Texte fourni:
================================

Le tribunal correctionnel de Nanterre a infligé une peine d'emprisonnement à Patrick Balkany, ancien maire de Levallois-Perret, le 28 mai 2026. Cet homme politique âgé de 77 ans a reçu deux peines de 15 et 36 mois de prison ferme, sans mandat de dépôt, dans des affaires distinctes de détournement de fonds publics.
Balkany, dont l'absence au délibéré était justifiée par une hospitalisation, selon son avocat, Me Robin Binsard, prévoit de faire appel de cette décision. Cette situation n'est pas nouvelle pour l'ancien proche de Nicolas Sarkozy, qui a fait l'objet de nombreuses controverses dans sa carrière politique.
Un "démurge omnipotent" devant la justice
Le procureur a décrit Patrick Balkany comme un "démurge omnipotent", accusé d'avoir utilisé des policiers municipaux comme chauffeurs personnels durant son mandat. L'accusation a largement critiqué un comportement jugé inacceptable, assimilant ses agissements à ceux d'une époque révolue, et indiquant que ses actions avaient coûté à la collectivité plus de 250 000 euros. "La confiance des contribuables a été trahie", a-t-il déclaré pendant les audiences.

================================

À faire:
- A) Recopiez le passage du texte sur Patrick Balkany de « Balkany, dont l'absence » à « sa carrière politique. ».
- B) D'après le texte sur Patrick Balkany, expliquez pourquoi il n'était pas là au délibéré.

================================

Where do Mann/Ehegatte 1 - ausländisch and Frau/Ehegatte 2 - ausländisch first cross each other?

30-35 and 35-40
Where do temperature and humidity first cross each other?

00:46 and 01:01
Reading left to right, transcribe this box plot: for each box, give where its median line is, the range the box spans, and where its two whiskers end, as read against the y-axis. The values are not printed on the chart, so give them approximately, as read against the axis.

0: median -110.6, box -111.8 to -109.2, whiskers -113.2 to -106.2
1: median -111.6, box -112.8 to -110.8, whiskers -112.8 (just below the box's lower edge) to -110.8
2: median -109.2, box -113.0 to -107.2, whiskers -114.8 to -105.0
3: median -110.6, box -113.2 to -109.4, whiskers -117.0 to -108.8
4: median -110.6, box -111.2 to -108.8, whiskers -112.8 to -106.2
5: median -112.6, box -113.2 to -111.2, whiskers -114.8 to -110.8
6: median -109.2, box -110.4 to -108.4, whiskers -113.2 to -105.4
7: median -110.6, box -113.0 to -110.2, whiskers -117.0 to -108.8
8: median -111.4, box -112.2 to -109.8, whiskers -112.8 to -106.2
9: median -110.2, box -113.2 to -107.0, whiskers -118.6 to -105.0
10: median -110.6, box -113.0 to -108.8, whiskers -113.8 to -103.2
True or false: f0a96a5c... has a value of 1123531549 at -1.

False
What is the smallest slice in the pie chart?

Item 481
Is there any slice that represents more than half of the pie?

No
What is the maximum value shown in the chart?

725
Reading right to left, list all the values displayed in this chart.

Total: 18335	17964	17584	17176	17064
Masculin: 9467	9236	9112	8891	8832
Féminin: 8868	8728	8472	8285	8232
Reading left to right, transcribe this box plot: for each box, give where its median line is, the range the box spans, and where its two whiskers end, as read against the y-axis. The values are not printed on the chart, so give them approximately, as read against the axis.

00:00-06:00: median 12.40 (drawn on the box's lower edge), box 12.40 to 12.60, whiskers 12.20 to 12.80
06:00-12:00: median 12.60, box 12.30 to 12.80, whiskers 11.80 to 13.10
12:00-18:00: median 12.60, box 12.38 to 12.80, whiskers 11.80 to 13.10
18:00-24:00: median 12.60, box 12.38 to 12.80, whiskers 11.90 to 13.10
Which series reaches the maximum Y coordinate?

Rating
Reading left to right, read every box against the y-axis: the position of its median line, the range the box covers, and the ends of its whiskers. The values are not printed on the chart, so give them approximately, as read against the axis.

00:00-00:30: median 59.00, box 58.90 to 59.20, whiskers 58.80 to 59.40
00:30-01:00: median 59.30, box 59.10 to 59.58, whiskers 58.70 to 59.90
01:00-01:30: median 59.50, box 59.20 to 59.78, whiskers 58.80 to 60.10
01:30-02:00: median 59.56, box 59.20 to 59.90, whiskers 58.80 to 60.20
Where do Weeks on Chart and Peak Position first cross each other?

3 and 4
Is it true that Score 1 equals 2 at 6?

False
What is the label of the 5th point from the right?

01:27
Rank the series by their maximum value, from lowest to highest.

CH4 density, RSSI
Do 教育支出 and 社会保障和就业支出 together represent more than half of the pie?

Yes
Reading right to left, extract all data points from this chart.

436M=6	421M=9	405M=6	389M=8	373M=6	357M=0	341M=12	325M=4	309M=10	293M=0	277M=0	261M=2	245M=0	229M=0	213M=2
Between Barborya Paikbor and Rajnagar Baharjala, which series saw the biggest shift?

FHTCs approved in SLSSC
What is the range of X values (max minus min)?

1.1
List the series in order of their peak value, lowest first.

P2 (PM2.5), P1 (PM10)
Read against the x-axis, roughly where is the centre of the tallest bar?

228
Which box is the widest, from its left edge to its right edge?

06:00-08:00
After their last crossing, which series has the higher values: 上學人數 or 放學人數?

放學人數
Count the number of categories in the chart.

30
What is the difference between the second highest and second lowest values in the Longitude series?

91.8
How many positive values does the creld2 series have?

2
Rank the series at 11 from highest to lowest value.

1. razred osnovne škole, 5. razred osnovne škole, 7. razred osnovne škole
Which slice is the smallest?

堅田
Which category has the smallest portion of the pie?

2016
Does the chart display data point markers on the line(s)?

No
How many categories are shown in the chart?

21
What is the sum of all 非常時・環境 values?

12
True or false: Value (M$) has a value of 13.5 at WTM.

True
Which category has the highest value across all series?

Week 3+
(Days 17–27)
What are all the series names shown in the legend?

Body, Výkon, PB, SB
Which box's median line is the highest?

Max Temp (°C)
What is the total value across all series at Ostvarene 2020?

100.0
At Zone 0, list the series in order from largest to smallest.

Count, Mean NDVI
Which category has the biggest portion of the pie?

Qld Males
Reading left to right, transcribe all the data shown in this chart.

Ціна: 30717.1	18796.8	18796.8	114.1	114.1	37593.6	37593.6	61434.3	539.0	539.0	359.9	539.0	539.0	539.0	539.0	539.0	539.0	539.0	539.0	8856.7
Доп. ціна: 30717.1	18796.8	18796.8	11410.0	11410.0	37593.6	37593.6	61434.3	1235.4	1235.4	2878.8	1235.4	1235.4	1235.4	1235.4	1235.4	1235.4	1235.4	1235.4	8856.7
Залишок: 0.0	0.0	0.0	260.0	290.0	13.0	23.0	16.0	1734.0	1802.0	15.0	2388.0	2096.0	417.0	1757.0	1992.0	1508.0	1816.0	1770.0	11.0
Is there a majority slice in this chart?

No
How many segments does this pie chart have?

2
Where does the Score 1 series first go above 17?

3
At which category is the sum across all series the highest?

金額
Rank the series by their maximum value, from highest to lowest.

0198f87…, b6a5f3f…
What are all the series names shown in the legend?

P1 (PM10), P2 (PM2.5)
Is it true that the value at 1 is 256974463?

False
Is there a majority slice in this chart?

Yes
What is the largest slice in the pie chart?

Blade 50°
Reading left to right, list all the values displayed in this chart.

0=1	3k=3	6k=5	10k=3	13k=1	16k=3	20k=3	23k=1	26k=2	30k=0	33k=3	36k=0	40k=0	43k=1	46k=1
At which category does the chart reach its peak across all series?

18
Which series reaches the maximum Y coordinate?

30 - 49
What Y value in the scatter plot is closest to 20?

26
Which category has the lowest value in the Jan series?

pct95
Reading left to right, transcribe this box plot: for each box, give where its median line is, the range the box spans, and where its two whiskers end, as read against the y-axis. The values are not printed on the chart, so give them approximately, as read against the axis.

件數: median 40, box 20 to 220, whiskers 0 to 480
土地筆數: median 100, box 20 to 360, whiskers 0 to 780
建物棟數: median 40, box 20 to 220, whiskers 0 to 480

================================

Réponses par numéro:
- A)
Balkany, dont l'absence au délibéré était justifiée par une hospitalisation, selon son avocat, Me Robin Binsard, prévoit de faire appel de cette décision. Cette situation n'est pas nouvelle pour l'ancien proche de Nicolas Sarkozy, qui a fait l'objet de nombreuses controverses dans sa carrière politique.

- B) Selon son avocat, Me Robin Binsard, Patrick Balkany n'était pas là au délibéré parce qu'il était hospitalisé.